= TASK DATA =

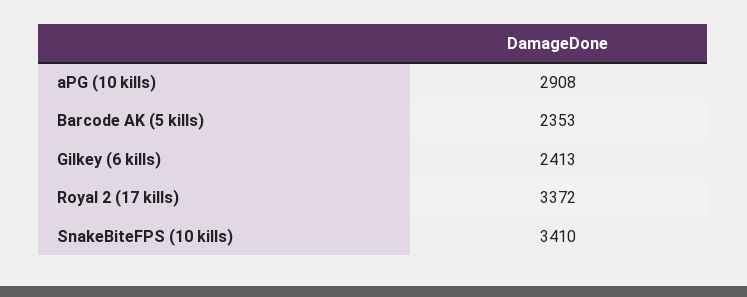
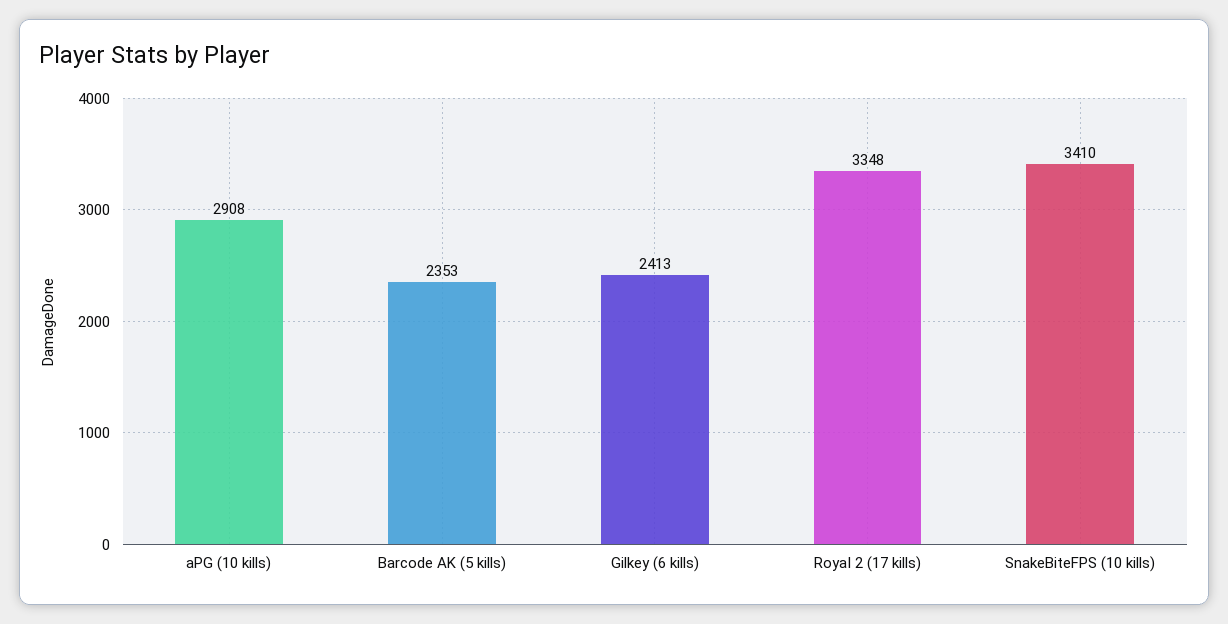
  {
    "aPG (10 kills)": 2908,
    "Barcode AK (5 kills)": 2353,
    "Gilkey (6 kills)": 2413,
-   "RoyaI 2 (17 kills)": 3372,
+   "RoyaI 2 (17 kills)": 3348,
    "SnakeBiteFPS (10 kills)": 3410
  }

= EXERCISE BRIEF =
Exact copy, no pictures: set down all the entries again as they stand.

= ANSWER TO THE EXERCISE =
  {
    "aPG (10 kills)": 2908,
    "Barcode AK (5 kills)": 2353,
    "Gilkey (6 kills)": 2413,
-   "RoyaI 2 (17 kills)": 3372,
+   "RoyaI 2 (17 kills)": 3348,
    "SnakeBiteFPS (10 kills)": 3410
  }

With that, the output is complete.